Show Up: Colette Copeland

Colette Copeland, Video still from St. Sauveur 1, HD video, 2015.

Colette Copeland, Claudine at School, linocut, 2015.
Colette Copeland, Claudine at School, linocut, 2015.

“The work I make is very quiet in some ways.” Colette Copeland is speaking about her practice, and the new series of work, Becoming Colette, to be presented at The Reading Room through Feb. 20. The Reading Room, operated and directed by Karen Weiner, is an appropriate space for Copeland to be exhibiting; it is dedicated to text-based works as well as to art that explores the complex and varied ways text influences contemporary art.

Copeland’s practice, like the space, is not bound by medium but instead flows in and around aspects of video work. The language of her work is literary, both through reference and allusion; her narratives are filled with the unsaid—the quiet, unscripted moments between two people. She seems to be interested in the happenings that influence our language, rather than the dictums themselves: The laughs (You Crack Me Up, 2014), the fights (The Argument, 2013), and the anxieties (Just Add Maggots, 2011) that twist and turn our words into knives or blankets.

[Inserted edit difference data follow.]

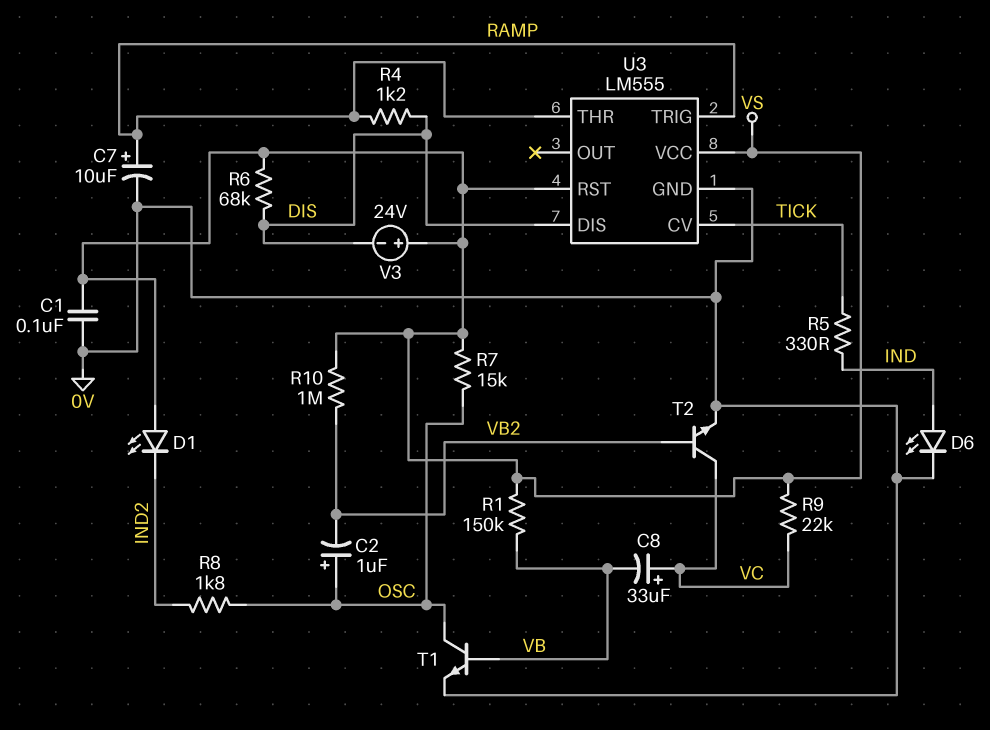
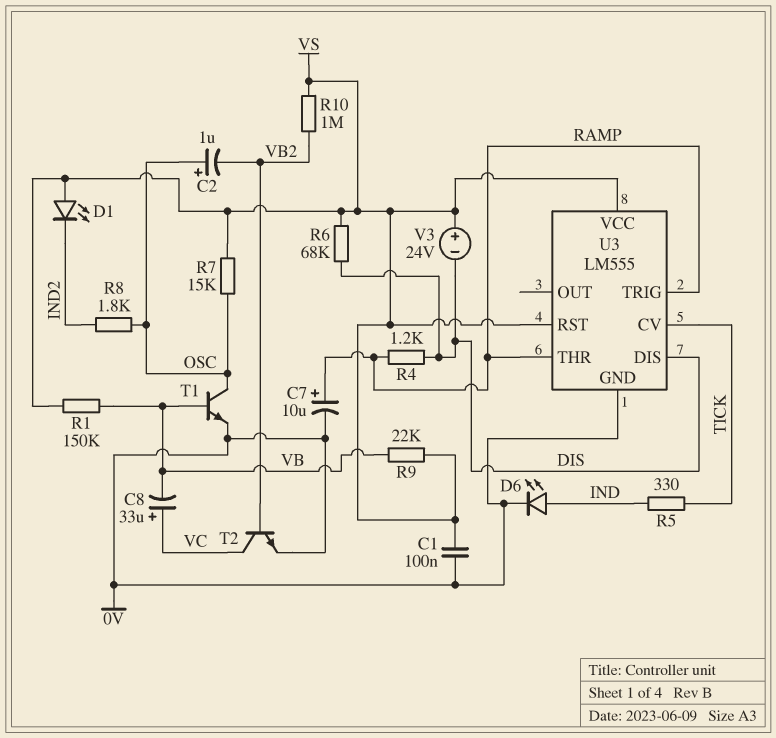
R9: 22k (VC, VS) -> 22k (VB, VS)

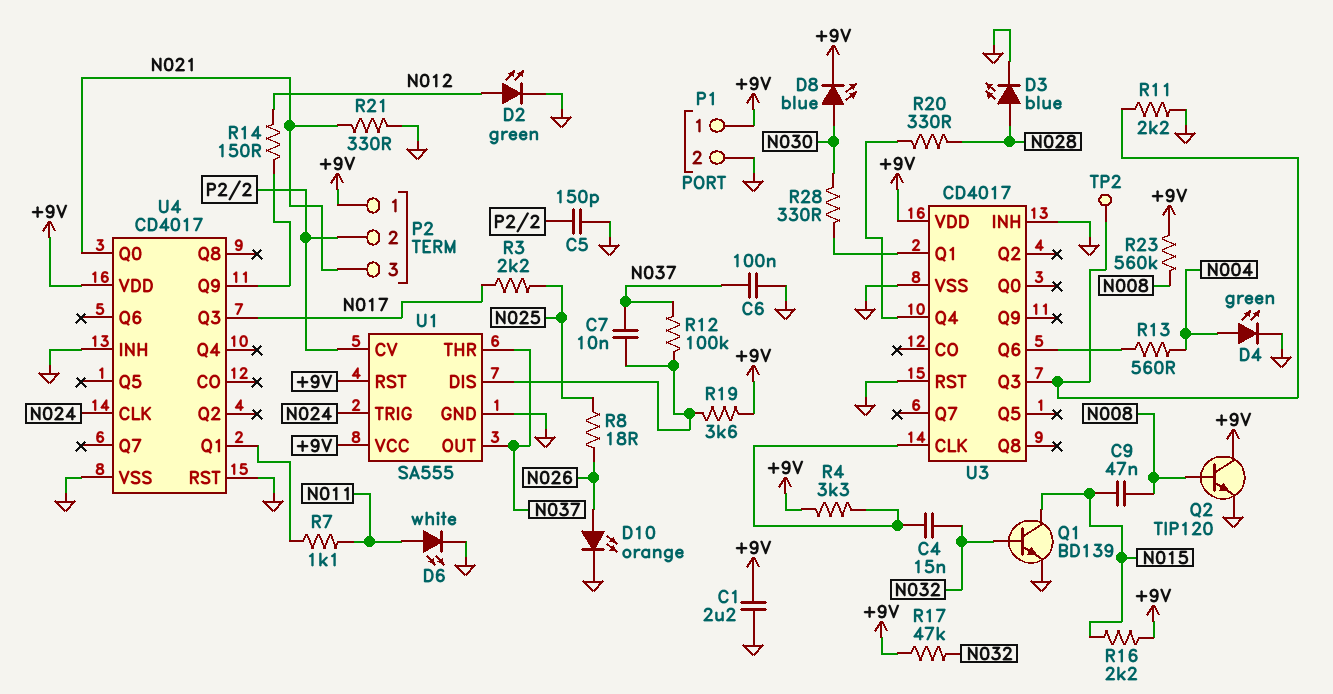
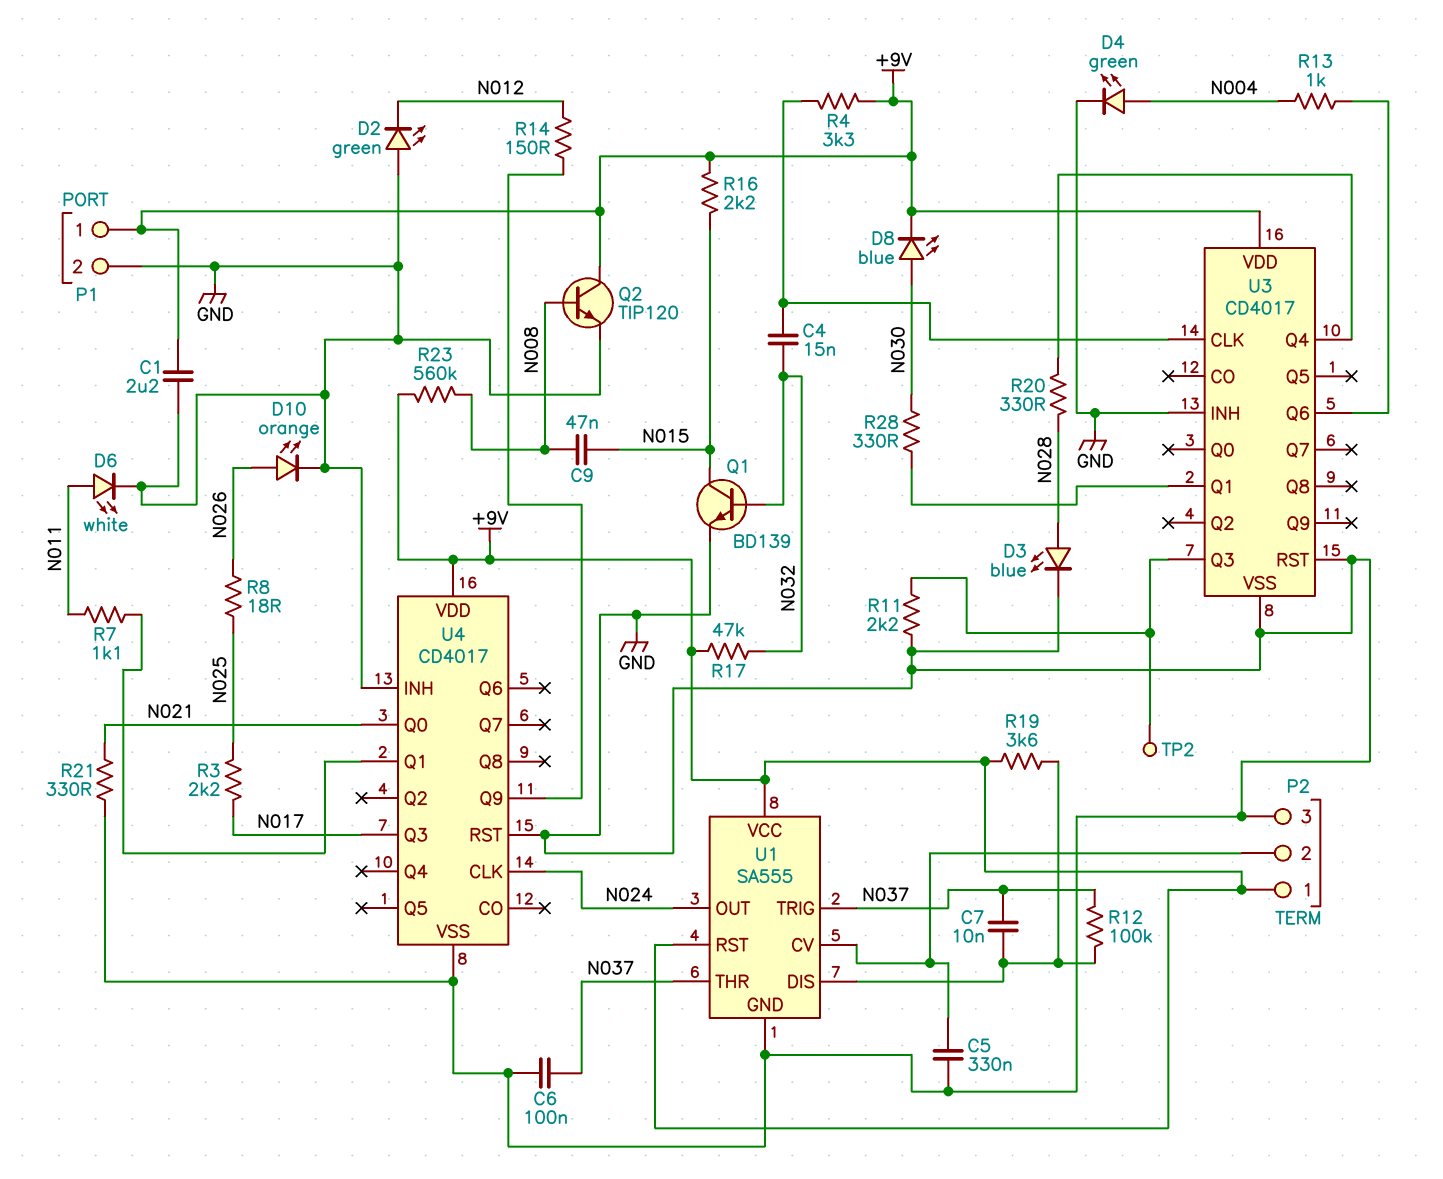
C5: 150pF (GND, P2/2) -> 330nF (GND, P2/2)
D2: LED green (A N012, K GND) -> LED green (A GND, K N012)
P2 pin 3: N021 -> GND
R13: 560 (N004, U3/Q6) -> 1k (N004, U3/Q6)
U1 pin OUT: N037 -> N024
U1 pin TRIG: N024 -> N037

For Becoming Colette the artist is reimaging the literary work of the celebrated French writer, Sidonie-Gabrielle Colette, known simply as Colette. Colette was a writer in Paris working during the period of Surrealism and interacting with the writers and artists of that epoch. Colette’s work dealt with an early-feminist approach to gender studies and sexuality, in ways that at the time were considered profane, at least coming from a female.

Copeland was named after the writer by her mother, who was only really just aware of Colette’s celebrity, inadvertently setting Copeland on a path to self-discovery through the writer’s persona. Upon her first discovery of Colette’s works she found the fantasy of early 20th century Paris a marketplace of sensuality and art. “I like the fact that she didn’t care what people thought of her. And with her, her work always came first. I think of her as this flamboyant character that defied rules every step of the way.”

The historical Colette had many affairs, with men and women alike, even consorting with her stepson from her second marriage. While she admires and, in some ways, identifies with Colette’s non-conformist nature, Copeland is her own person, full of complexities and intrigue in her own right. “I feel like I have a balance. I have kids and I have had to sacrifice my own career,” says Copeland. “But I really admire the fact that she broke out of barriers that confined women at the time.”

Copeland believes that Colette’s writing possesses a “feminist bent,” but it’s subtle. “As years went by, she was rediscovered by feminists who claimed her as their own. The books were reissued under a new lens. She probably would have never claimed she was a feminist. She was a strong-willed woman who was driven to expose the inequities of social class and of working women and how men used them as pawns of desire. I found myself re-reading her books and getting pissed off, and that wasn’t her writing per se, but her exposing the social mores of the time.”

Colette Copeland, La Vrilles, etching, chine colle, 2015.
Colette Copeland, La Vrilles, etching, chine colle, 2015.

Copeland has been conceptualizing the show for some time. This past summer, Copeland traveled to Paris to research and relive moments in Colette’s life. She visited the cafes and locales where Colette would spend her days as a writer in Paris and stayed in the hotel where the author lived. “I have been carrying around Colette for a couple of years, doing research, and then it came together,” she says. “A friend donated air miles, and I did research and reread some of her novels.”

The show consists of different mediums comprising Copeland’s investigation into Colette. Included in the show are prints inspired by the covers of Colette’s books; Copeland has a tender relation with appropriation, in her work borrowing becomes a sort of relational collaboration wherein an exchange of history and identity transpires between Copeland and her subject.

“I photographed a lot while I was in Paris, especially at the Colette Museum and I photographed other photographs. I was using those as sources to go into Photoshop and transform them where they resembled drawings by using a printmaking process. After two and a half months of experimentation, I wasn’t quite happy with what I was getting. I really wanted to do photo etching. I had to suffer through these other processes. So then you see the prints that are based on those book covers, but don’t look anything like the old covers. They’re black and look like photo etchings. You can still see the font, the text, and the sappiness, but it changes the whole experience to something dark.”

Copeland, inspired by the line drawings of Matisse, layered these drawings and rendered photographs on the pages of Colette’s novels. “One of the things I’m exploring is not only the identity aspect of this show, but the element of being ‘lost in translation’.”  Copeland pushes this idea further by recording herself reading Colette in the author’s native French, which she doesn’t speak. She then sent the recordings to composer, Dallin B. Peacock, who “translated” the recordings, with very limited knowledge of the author, into sound pieces built upon Copeland’s readings, creating a tapestry of sound and semiotic ambiguity.

For this show, and during a time of almost profane obsession with celebrity, Copeland is taking our notions of identity and carving them up into bits so small that, when put back together, they resemble something entirely new.